Verizon has reconfirmed what it said in September 2015 about launching commercial 5G (technically, pre-5G) service in the United States in 2017.
It seems likely that the initial use case will be mobile entertainment video “I showed my board the service in November,” said Lowell McAdam, Verizon CEO. “You don’t ever go to a board with something that’s not real.”
A Verizon executive had said in September that Verizon will begin field trials of 5G technology within the next year, with plans for start of commercial service, in some form, in 2017.
If you recall the introduction of Long Term Evolution (LTE) 4G, you remember that the first emphasis was on mobile data access, not phones, simply because suppliers had not yet produced them in mass quantities, and one initial early adopter segment were users who wanted much-faster access for their personal computers.
Since it is highly possible the full set of 5G standards will not be fully ratified by 2017, Verizon might be in a pre-5G mode, operating a commercial service that will appeal most to some user segments whose business cases are insensitive to use of a “pre-standard” but largely compliant deployment scenario.
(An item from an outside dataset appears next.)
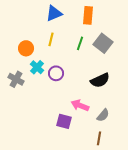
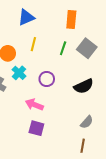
blue triangle: (54, 13) -> (26, 17), moved
purple circle: (56, 73) -> (47, 79), moved
pink arrow: (80, 105) -> (34, 105), moved
purple square: (64, 121) -> (36, 128), moved

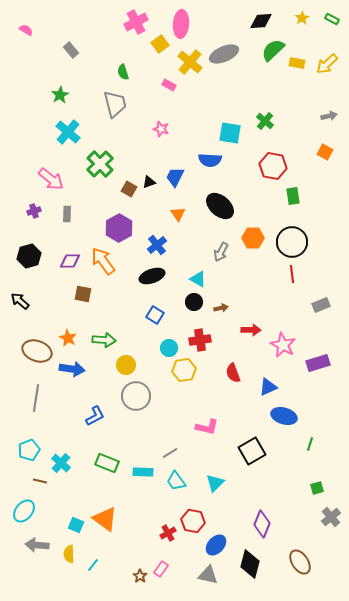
South Korea hopes its wireless carriers can deploy a trial 5G network in 2018, in time for the Winter Olympics in Pyeongchang.
Japan hopes to have a 5G network running in time for the 2020 Summer Olympics in Tokyo. The Chinese government, meanwhile, has also pushed for the aggressive deployment of 5G technology.
You might doubt Verizon, or the other mobile carriers, can move that fast.
Verizon and others have moved quickly in the past, though. When Verizon said in 2008 it was going to commercialized 4G LTE, Verizon did so in 2010.
If you use the rule of thumb that the mobile industry introduces a next generation network about every decade, that would suggest 2020 is the point at which Verizon would want to deploy 5G, nationwide. So 2017 might be an even-faster introduction than is typical.